Suppose that a hole were drilled to the center of the Earth and an evacuated pipe were inserted in the hole. Assume the radius of the Earth is R and the density is uniform with the total mass M. An object of mass m is dropped down the pipe?

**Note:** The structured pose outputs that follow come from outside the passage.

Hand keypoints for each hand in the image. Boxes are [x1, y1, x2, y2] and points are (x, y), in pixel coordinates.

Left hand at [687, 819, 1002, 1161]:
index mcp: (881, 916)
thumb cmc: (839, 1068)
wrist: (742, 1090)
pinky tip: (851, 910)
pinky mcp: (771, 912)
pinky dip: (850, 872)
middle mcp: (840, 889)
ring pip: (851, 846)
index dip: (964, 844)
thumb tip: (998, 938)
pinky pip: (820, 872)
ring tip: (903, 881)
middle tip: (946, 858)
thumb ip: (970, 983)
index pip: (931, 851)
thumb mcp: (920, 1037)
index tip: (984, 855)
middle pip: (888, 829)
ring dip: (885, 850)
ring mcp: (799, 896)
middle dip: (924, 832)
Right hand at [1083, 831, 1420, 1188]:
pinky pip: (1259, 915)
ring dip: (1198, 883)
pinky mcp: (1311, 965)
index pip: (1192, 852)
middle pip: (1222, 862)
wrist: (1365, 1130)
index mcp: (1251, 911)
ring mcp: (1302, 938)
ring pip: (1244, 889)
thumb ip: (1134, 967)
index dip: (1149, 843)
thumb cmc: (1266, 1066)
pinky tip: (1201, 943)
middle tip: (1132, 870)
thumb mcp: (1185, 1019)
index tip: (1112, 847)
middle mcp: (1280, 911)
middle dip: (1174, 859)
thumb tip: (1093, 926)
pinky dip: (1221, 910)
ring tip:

Suppose that a hole were drilled to the center of the Earth and an evacuated pipe were inserted in the hole. Assume the radius of the Earth is R and the density is uniform with the total mass M. An object of mass m is dropped down the pipe. Find the velocity of the object when it reaches the center, and the time it takes for the object to reach the center.

Answer 1

• Time: `qquad qquad approx 21 " mins"`

• Velocity: `qquad approx 7.9 " kps"`

Explanation:

From Gauss' gravity law, gravitational flux is:

`Phi_g = oint_(S) mathbf {g} cdot d \ mathbf {A} =-4\pi GM_s`

Using a spherical Gaussian surface, a concentric sphere of radius `r` within the earth, and for uniform earth density `rho`, this becomes:

`g(r) \ mathbf (hat r) cdot 4 pi r^2 \ mathbf (hat r) = - 4\pi G(rho 4/3 pi r^3)`

`rho = M/(4/3 pi R^3)`

`implies g(r) = - ( G \ M)/( R^3) r`

It follows that:

`ddot r + ( G \ M)/( R^3) r = 0`

Solving as:

`r = alpha cos omega t + beta sin omega t`, where `omega^2 = ( G \ M)/( R^3)`

IV's are:

• `r_o = R`

• `dotr_o = 0`

`implies r = R cos omega t`

On arrival at the centre at time `tau`:

• `r = 0 implies omega tau = pi/2 implies tau = pi/2 sqrt( R^3 /(GM)) approx 21 " mins"`

And velocity:

`dot r = - omega R sin omega t`

`dot r(tau) = - sqrt( ( G \ M)/( R^3)) \ R \ sin (pi/2) = - sqrt( ( G \ M)/( R)) approx - 7.9 " kps"`